We distinguish three different main setups: 

  • onliners on the beamer
  • laptop heads (see photo)
  • everyone behind the laptop and log in. 
Only through experience with these different forms you will get comfortable and be able to make the best choice that suits the session. Are you not that experienced yet? Then start with a simple setup, for example the equipment that is already present, or a laptop head. And don't forget to test! Or even better: make sure you organize help. 

2. Organize collaboration

I regularly facilitate hybrid meetings with a facilitator. An online and a live facilitator. In the collaboration with Belgium, participants had the choice to participate in Antwerp, Utrecht or online. We even had 3 facilitators. 

“A hybrid session requires multiple roles”

In a hybrid session there are extra tasks compared to a 'normal' live session. Think of monitoring the online group, making sure there are breakouts, walking around with laptops. It is nice if you can divide these tasks amongst various persons. If you do not have the luxury to have a co-facililtator, you can appoint an online contact person. Or work with buddies between people in the room and online. In universities there is sometimes a student assistant who helps with the online group.

Do you have the luxury of having a co-facilitator? If one is online and one in the room it works perfect. It is even nicer if the online facilitator is at a location close by, for example a room adjacent to the group. It allows you to set up the room together and quickly tune in during the break. Also think about how you will work together during the session. Do you call each other during the break or do you text each other?

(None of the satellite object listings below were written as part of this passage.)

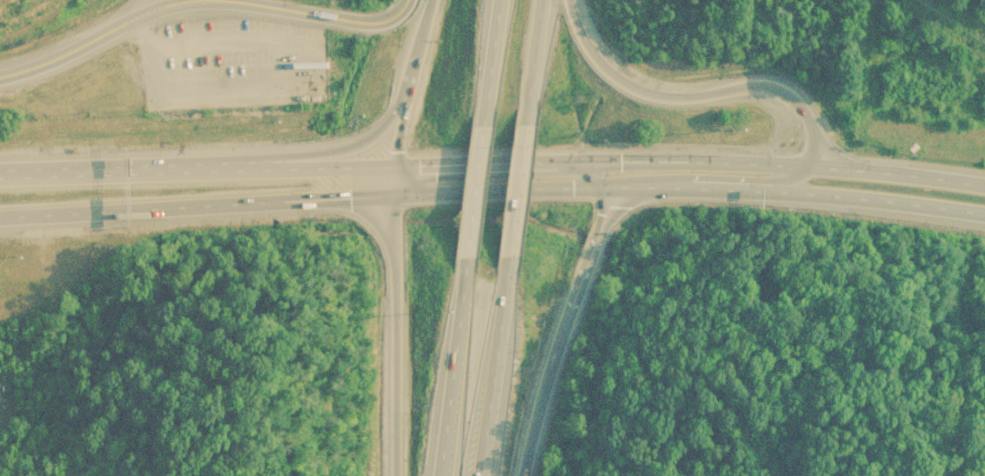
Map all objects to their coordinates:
road: (299, 12)
road: (77, 44)
road: (489, 57)
road: (529, 57)
road: (414, 82)
road: (716, 91)
road: (341, 148)
traffic signals: (594, 160)
road: (494, 161)
road: (790, 163)
traffic signals: (396, 165)
road: (305, 168)
road: (107, 169)
road: (607, 171)
road: (515, 186)
traffic signals: (616, 186)
road: (472, 187)
road: (502, 188)
road: (801, 191)
traffic signals: (389, 195)
road: (194, 206)
road: (590, 280)
road: (388, 320)
road: (452, 367)
road: (495, 367)
road: (548, 425)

3. Design your session with hybrid methods

Facilitators and trainers are very strong in methods. You can translate almost any method into a hybrids version. However, you need to keep an eye at the overall balance of working separately (the onliners together and the people in the room together) and joint. 

Questions to consider are: if you are going to work in groups, are you going to mix? And if so, how do you ensure that there are no annoying loud beeps (tip: create breakout groups)? This also requires experience. 

Are you a starter? Work in two different groups: the people in the room and the onliners. It is easier for both groups because they can ignore the others. You have to make a very detailled scripts. An example of a detail: who will mute the online group if they start working together? What do we do during the breaks? Pay attention to the nitty gritty.

4. Facilitate with an eye for the needs of the room and online

You have your session script. Now the day itself. You are probably in the room. Always keep the people in the room and online in mind. It helps if the onliners are also clearly visible. If you work with an online facilitator you can occasionally switch to your co-facilitator. 

"If you participate online, it's nice if you have an overview of the room"

Make sure the technical setup and etiquette are clear at the start. Do you want onliners to raise their hands? Can they break in the discussions if they want to say something? Where do you position yourself? Regularly check everyone. Is the sound still good? Do you need an extra break?

5. Improvise

Sometimes everything is set... and something interferes with your solid plan. Your co-facilitator has COVID and now you have to set things up alone. You want to use the chat but that produces a ping sound, annoying people. You have so much experience with your own speakerphones but the bluetooth is on and they connect to two computers. You instruct people to raise hands, but the participants don't like this and get rebellious... There is a birthday cake in the room and the people who are present don't care for the people online. This requires a lot of improvisation. It helps to see hybrid as a great new challenge. Go for it!